Yes. The Design Agent runs natively inside Figma Design without any MCP client. Claude Code and Codex add the design-to-code roundtrip, but the canvas-side agent works on its own. Most designers will start with the native agent and add MCP integration later when the development handoff becomes a bottleneck.

Is the agent free during beta?

Yes. Figma confirmed at launch that the agent costs no AI credits during the beta period. Once general availability ships, usage-based pricing applies. Figma has not published the per-action rate; expect it to align with existing Figma AI credit consumption.

How is this different from Figma AI image references and Figma Make?

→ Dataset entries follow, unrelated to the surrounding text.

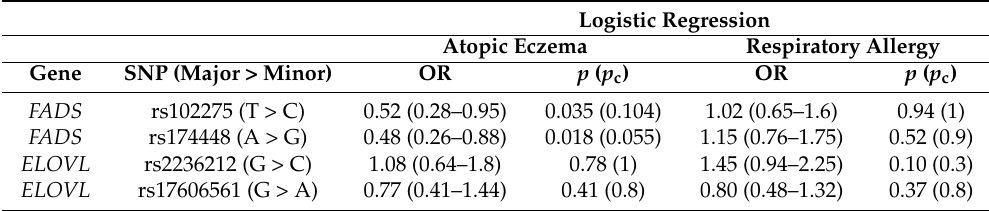
Table 7. Association between FADS and ELOVL genes and atopic eczema and respiratory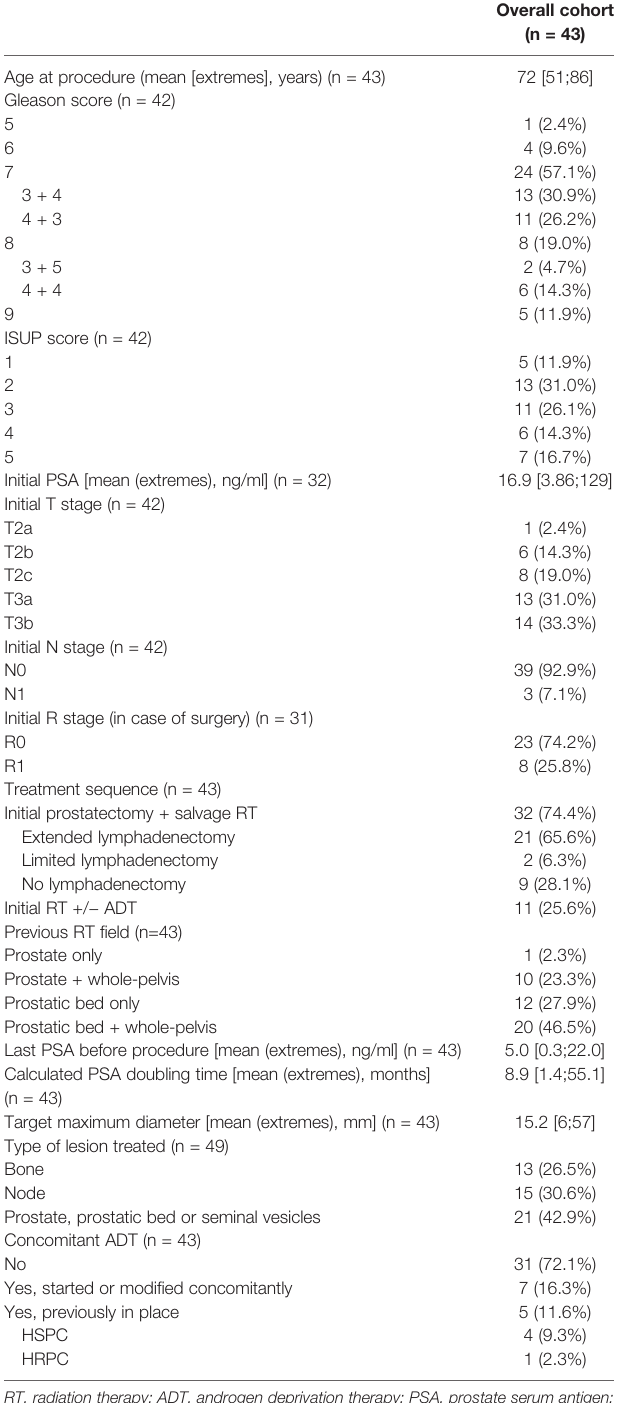
TABLE 1 | Baseline patient characteristics among prostate cancer patients treated by thermo-ablative therapy for in- fi eld oligo-recurrence.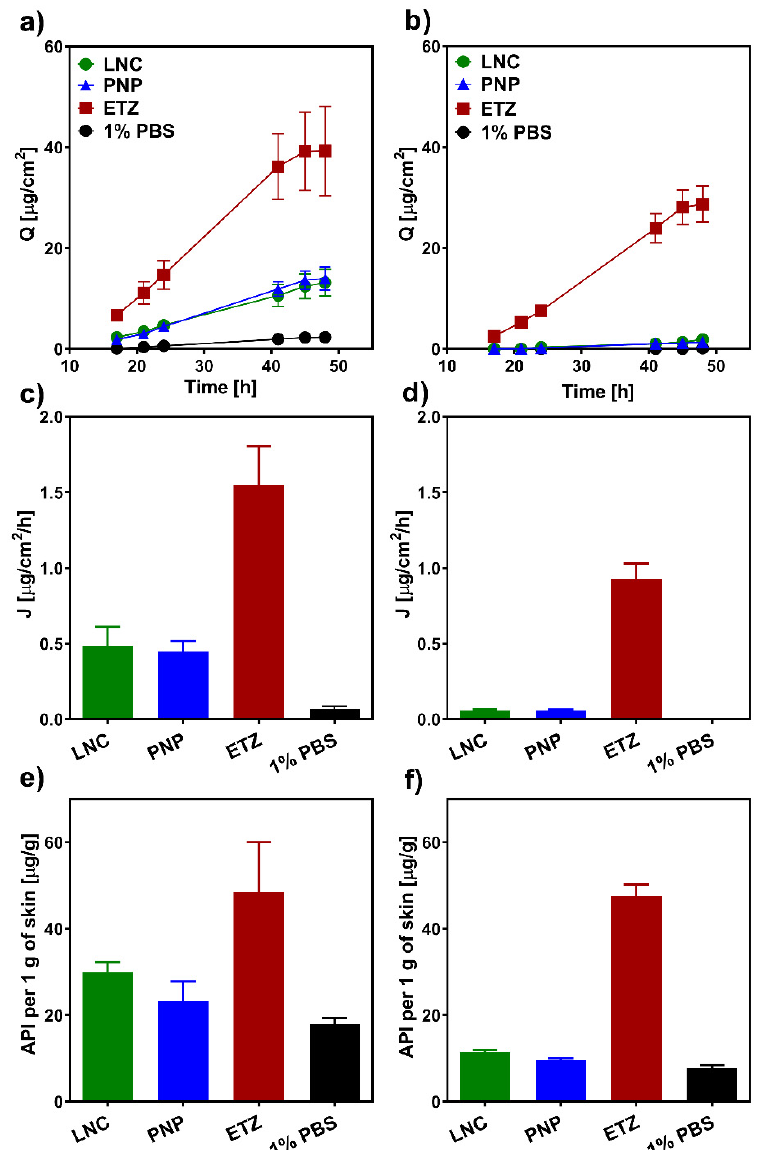
Figure 4. Permeation characteristics of hydrocortisone from the ex vivo permeation study. The left column (graph ( a , c , e )) represents the results obtained on porcine skin, the right column (graph ( b , d , f )) contains results from the human skin. The first row (graph ( a , b )) depicts permeation profiles as the dependency of cumulative amount on time. The second row (graphs ( c , d )) contains flux values of HC liberated from various nanoformulations. The bottom row (graph ( e , f )) shows the entrapment of HC in the skin presented as the amount of HC per 1 g of the skin. n ≥ 12.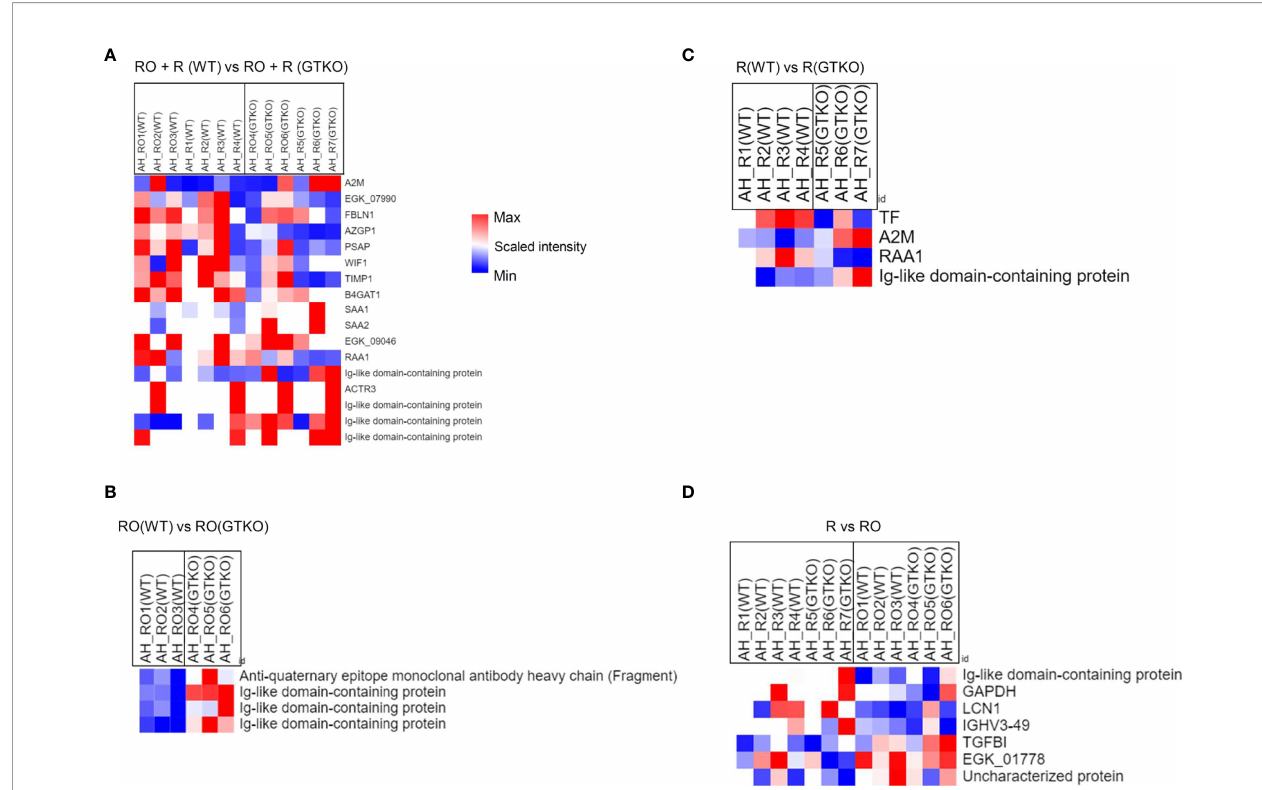
FIGURE 4 | Proteomic analysis of the subgroups in aqueous humor (AH) using a non-human primate ( Macaca mulatta ) library. (A) Cluster heat map of differentially expressed proteins (DEPs) comparing subgroups transplanted with wild-type (WT) or a -1,3 ‐ galactosyltransferase gene ‐ knockout (GTKO) porcine corneas when the rejection ongoing (RO) and rejection (R) groups were combined. (B) Cluster heat map of DEPs comparing subgroups transplanted with WT or GTKO porcine corneas in the RO group. (C) Cluster heat map of DEPs comparing subgroups transplanted with WT or GTKO porcine corneas in the R group. (D) Cluster heat map of DEPs comparing the R and RO groups regardless of donor corneal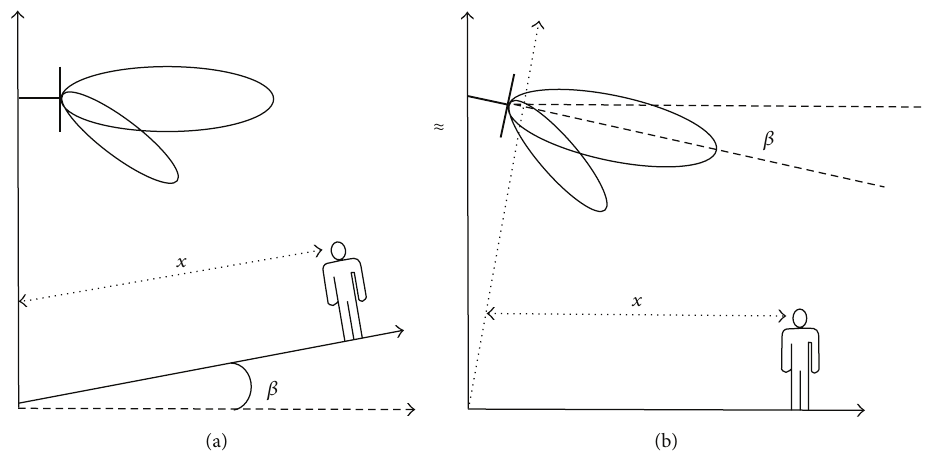
Figure 4: Approximation of a sloped path by a plane path with tilted antenna. (b) is not exactly equivalent to (a) because the 𝑦 -axis should also be rotated by 𝛽 degrees. However, the error introduced by this assumption is small compared to the estimated maximum exposure location.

Image references generate raster previews; Make produces functional prototypes from a prompt; the Design Agent writes editable Figma frames using your real components. The three serve different stages of the design process. Image references are for inspiration, Make is for clickable prototypes, and the Design Agent is for production design work tied to your library.

What happens if the agent produces a bad layout?

You edit it like any other Figma frame. The agent's output is editable native Figma content, not a flattened image or a locked block. Component instances stay connected to your library, so future library updates propagate to agent-built frames the same way they would to any human-built frame.

Does Figma train on my files?

Figma's existing content policy applies. Files on Organization and Enterprise plans are excluded from training by default. Professional plan files follow the standard opt-out controls in account settings. The Design Agent does not change this policy; it inherits whatever data setting your team already configured.

When does the agent reach general availability?

Figma has not announced a date. Q1 2026 revenue grew 46% year-on-year to $333.4M with full-year guidance raised to roughly $1.425B, which suggests the agent is a strategic bet rather than a quick experiment. Expect a phased rollout through 2026 with FigJam agent capabilities expanding alongside the Design Agent.